Ragazzi, provateci!

RAGAZZI

Abbiamo vissuto una bellissima esperienza sia umana che di apprendimento nei dieci giorni trascorsi. E’ palpabile la gioia in tutti voi. Adesso però dobbiamo evitare che il nemico ce la porti via. Quel nemico ha vari nomi: sfiducia nel sistema, rassegnazione, autosufficienza.

Ma io sostengo sempre che tutti sono sotto un unico grande generale nemico: scarsa fiducia in se stessi e nelle proprie possibilità di cambiare le cose.

Oggi raccogliendo i vostri commenti sparsi qua e là riesco a sentire lo smarrimento, la tristezza e la paura che questo sia stato solo un bellissimo episodio. Ma io mi soffermo invece su un altro sentimento che noto dentro di voi: il desiderio. Il desiderio di costruire una propria vita lavorativa dove quello che avete vissuto per dieci giorni sia invece la vostra vita di tutti i giorni.

Lavorare in un posto come la Ramiera, dove ti giri intorno e capti energia, dove lavori a un bozzetto con un collega messicano come Sergio, dove Alex ti fa sentire l’anteprima del sasso che parla con la voce di Orazio o Sabatino, dove c’è uno che quando dice “Piacere sono Mario Cimmino” ti fa sentire tranquillo che hai un buon sales a bordo o dove ci sono un paio di simpatici ragazzi che vengono dalla Spagna e ti rode che uno tifi Barcellona. E potrei continuare con tutti voi a raccontare…

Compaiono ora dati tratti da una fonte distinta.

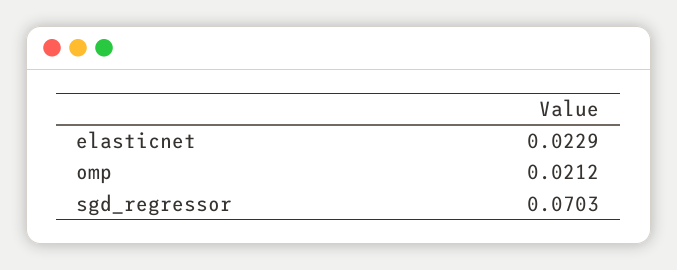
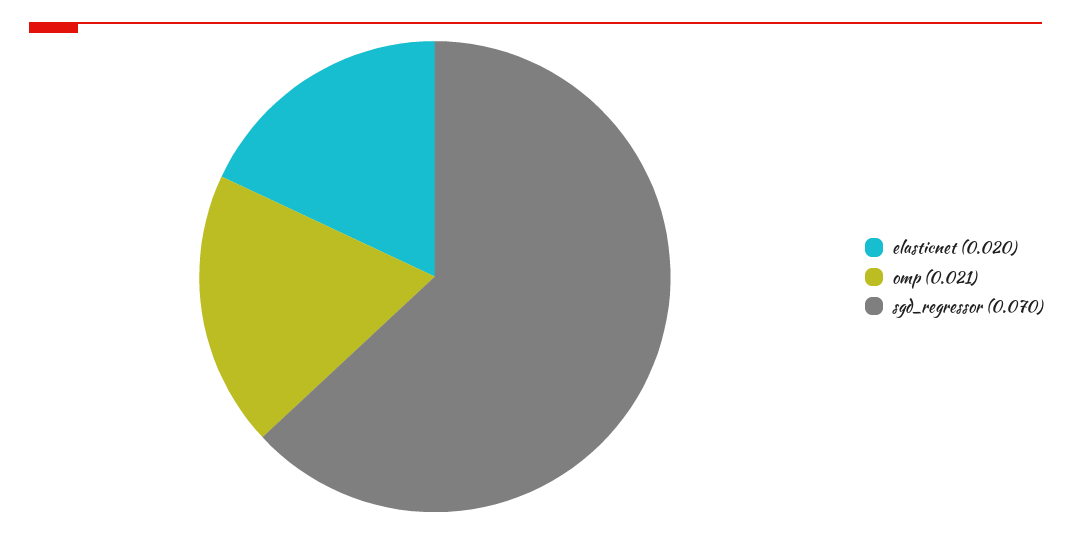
  {
-   "elasticnet": 0.0229,
+   "elasticnet": 0.02,
    "omp": 0.0212,
    "sgd_regressor": 0.0703
  }

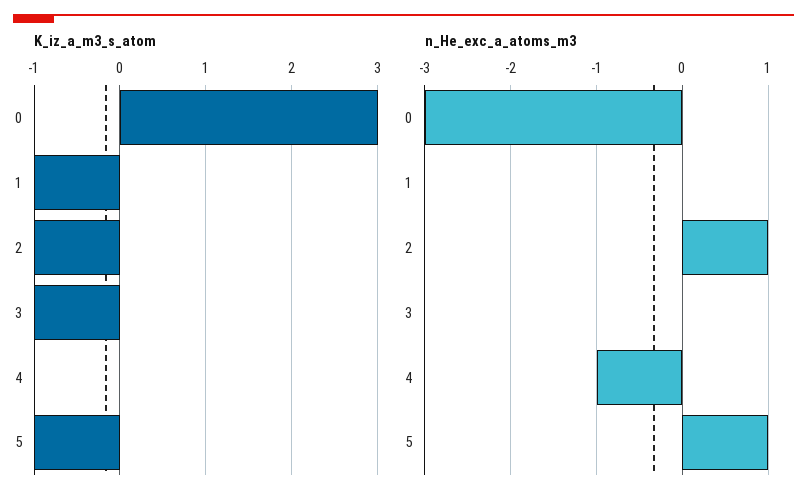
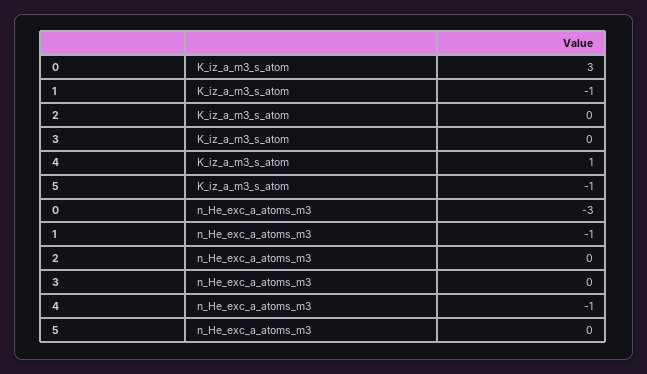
  {
    "K_iz_a_m3_s_atom": {
      "0": 3,
      "1": -1,
-     "2": -1,
+     "2": 0,
-     "3": -1,
+     "3": 0,
-     "4": 0,
+     "4": 1,
      "5": -1
    },
    "n_He_exc_a_atoms_m3": {
      "0": -3,
-     "1": 0,
+     "1": -1,
-     "2": 1,
+     "2": 0,
      "3": 0,
      "4": -1,
-     "5": 1
+     "5": 0
    }
  }

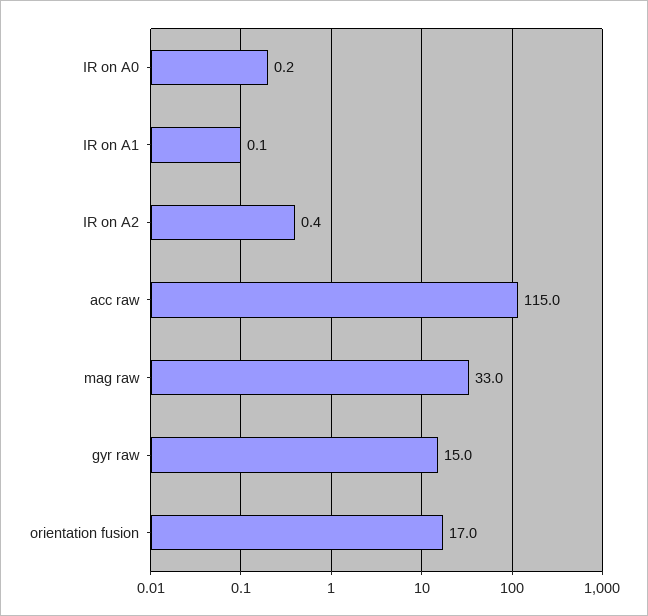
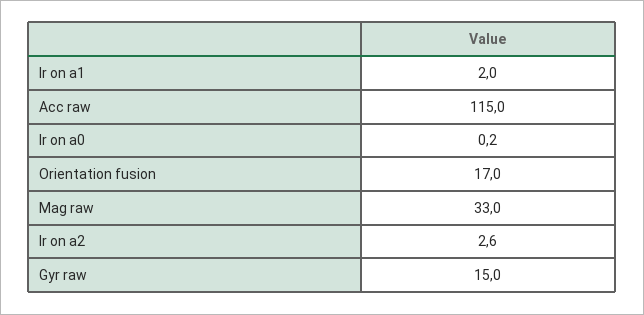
  {
    "IR on A0": 0.2,
-   "IR on A1": 0.1,
+   "IR on A1": 2,
-   "IR on A2": 0.4,
+   "IR on A2": 2.6,
    "acc raw": 115,
    "mag raw": 33,
    "gyr raw": 15,
    "orientation fusion": 17
  }

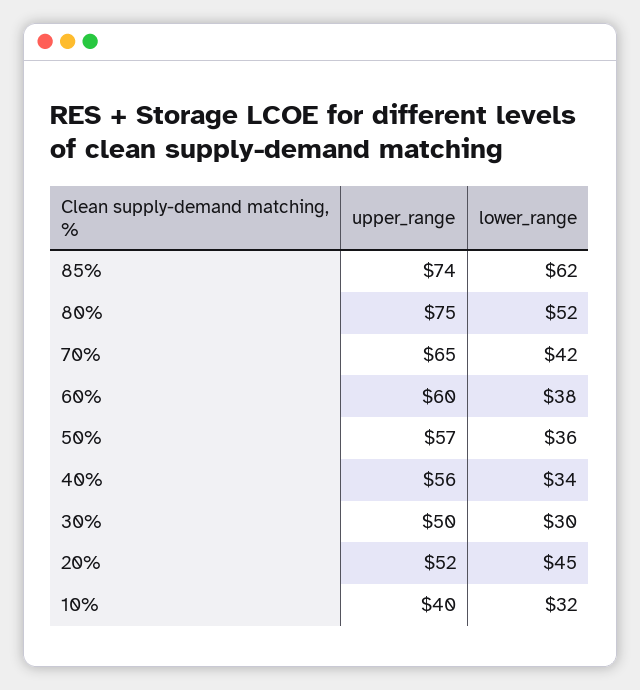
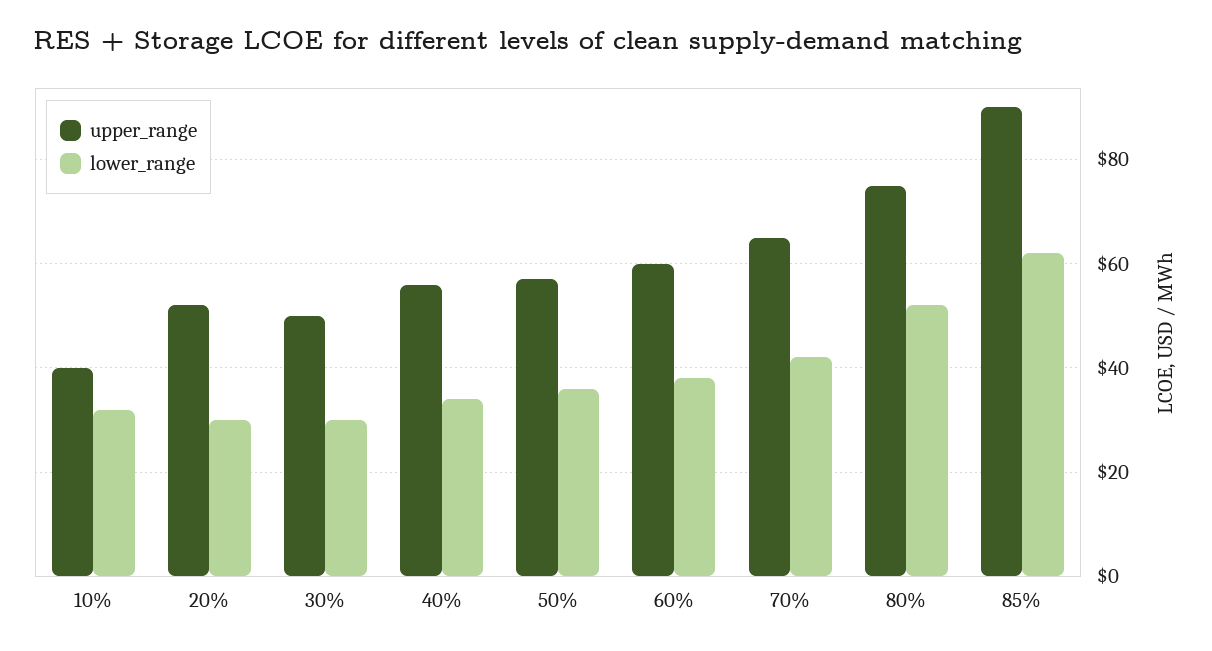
  {
    "upper_range": {
-     "85%": 74,
+     "85%": 90,
      "80%": 75,
      "70%": 65,
      "60%": 60,
      "50%": 57,
      "40%": 56,
      "30%": 50,
      "20%": 52,
      "10%": 40
    },
    "lower_range": {
      "85%": 62,
      "80%": 52,
      "70%": 42,
      "60%": 38,
      "50%": 36,
      "40%": 34,
      "30%": 30,
-     "20%": 45,
+     "20%": 30,
      "10%": 32
    }
  }

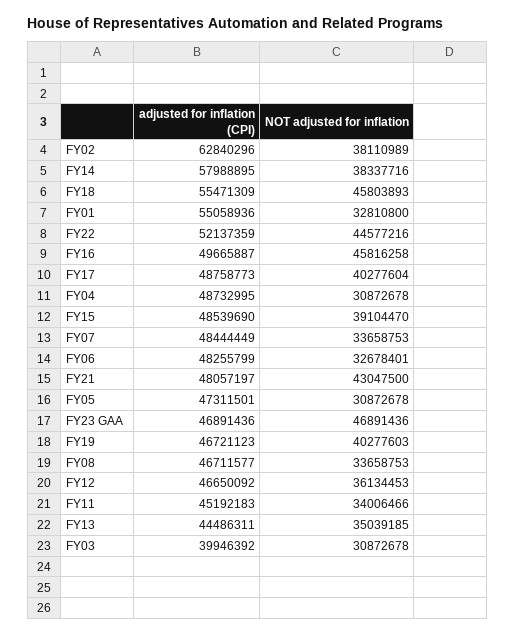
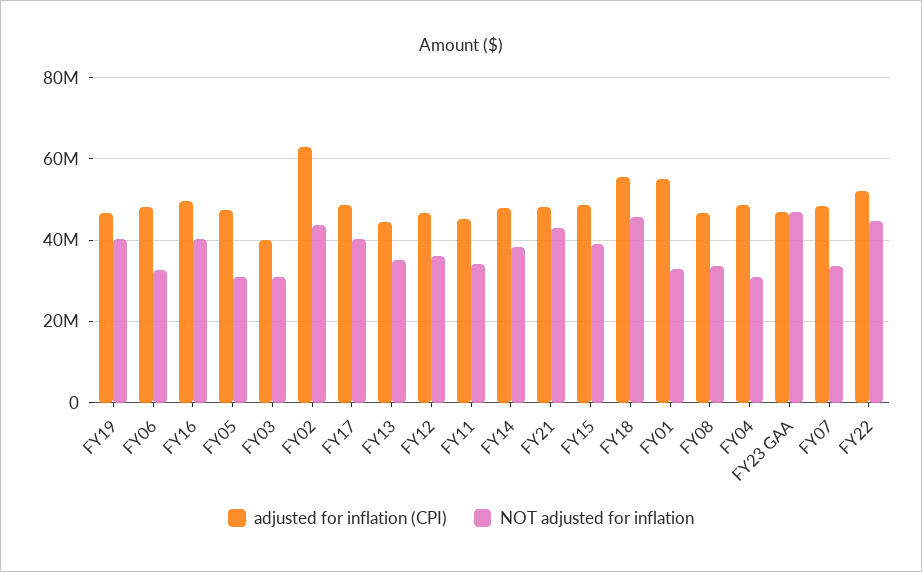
  {
    "adjusted for inflation (CPI)": {
      "FY02": 62840296,
-     "FY14": 57988895,
+     "FY14": 48000000,
      "FY18": 55471309,
      "FY01": 55058936,
      "FY22": 52137359,
      "FY16": 49665887,
      "FY17": 48758773,
      "FY04": 48732995,
      "FY15": 48539690,
      "FY07": 48444449,
      "FY06": 48255799,
      "FY21": 48057197,
      "FY05": 47311501,
      "FY23 GAA": 46891436,
      "FY19": 46721123,
      "FY08": 46711577,
      "FY12": 46650092,
      "FY11": 45192183,
      "FY13": 44486311,
      "FY03": 39946392
    },
    "NOT adjusted for inflation": {
-     "FY02": 38110989,
+     "FY02": 44000000,
      "FY14": 38337716,
      "FY18": 45803893,
      "FY01": 32810800,
      "FY22": 44577216,
-     "FY16": 45816258,
+     "FY16": 40000000,
      "FY17": 40277604,
      "FY04": 30872678,
      "FY15": 39104470,
      "FY07": 33658753,
      "FY06": 32678401,
      "FY21": 43047500,
      "FY05": 30872678,
      "FY23 GAA": 46891436,
      "FY19": 40277603,
      "FY08": 33658753,
      "FY12": 36134453,
      "FY11": 34006466,
      "FY13": 35039185,
      "FY03": 30872678
    }
  }

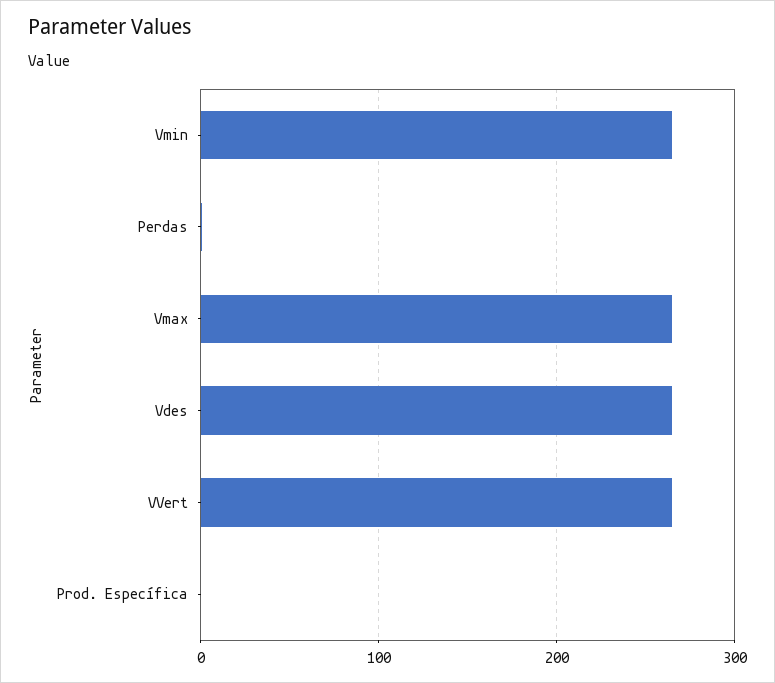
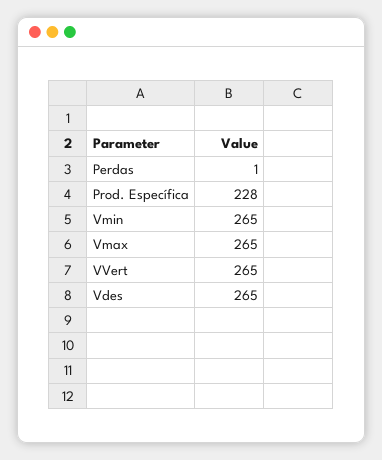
  {
    "Vmin": 265,
    "Perdas": 1,
    "Vmax": 265,
    "Vdes": 265,
    "VVert": 265,
-   "Prod. Específica": 0
+   "Prod. Específica": 228
  }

Dove per tirare fuori un concetto chiave, lavori in team ad attaccare post-it ad una parete o finestra libera per un pomeriggio intero e percepisci che non stai perdendo tempo. Dove la notte vai a dormire sapendo che una stampante 3D sta lavorando per trasformare la tua idea in qualcosa di reale che potrai toccare e magari riderne con i colleghi. Dove capita che arrivino persone del calibro di Cisco, Asus e ti sembra che siano loro a invidiare te per le cose che fai.

RAGAZZI PROVATECI

Ragazzi provateci. Basta crederci e iniziare a lavorarci. Oggi nel mondo io seguo la storia di tantissime startup o aziende che nascono in “startup mode” e la loro vita lavorativa è proprio come voi avete avuto l’occasione di vivere in questi dieci giorni. Ci sono aziende come Spotify che hanno uffici “fighissimi”. Ce ne sono altre come i ragazzi di Buffer che non ne hanno affatto e ottengono cose straordinarie lavorando interamente in team distribuito da remoto in 55 persone da tutto il mondo, lavorando da Perth a Sanfrancisco. Tutti hanno

iniziato semplicemente con un’ idea e un team. E sapete cosa? La loro età media è 22-29 anni.

Certo ci sono sfide da raccogliere e armi da procurarsi.

  • Formazione
  • Passione
  • Idee
  • Umiltà
  • Visione
  • Interattività
  • Movimento
  • Adattamento
  • Perseveranza
  • Trasparenza

Go out of your comfort zone!

Iniziate ad approfondire tutto ciò che avete iniziato ad utilizzare in questi dieci giorni.

Tirate fuori la vostra idea dal cassetto e iniziate guardarla con spirito nuovo.

Unite teoria e pratica: perché la prima è indispensabile ma la seconda è fondamentale.

E soprattutto non abbiate paura di cadere o di fallire perché fa parte del percorso.

Magari molti di voi riusciranno ad entrare grazie a queste competenze in aziende come quelle che vi ho descritto sopra, magari altri continueranno a lavorare con uno dei tre validissimi progetti di Tinkidoo e Playforinclusion, ma da quello che ho visto nei giorni scorsi, oggi io sono certo che tra voi ci saranno una o più persone che riusciranno a creare la propria “Ramiera” intorno alla propria idea, magari tirandosi dentro anche qualcun altro dei

ragazzi di questa esperienza e a far si che questo non sia stato solo più soltanto un evento di dieci giorni ma l’inizio di una bellissima storia.

RAGAZZI PROVATECI. SI PUO FARE.

Un abbraccio,

Alex.

Di Alessandro Avagliano (Mentor Giffoni Dream Team).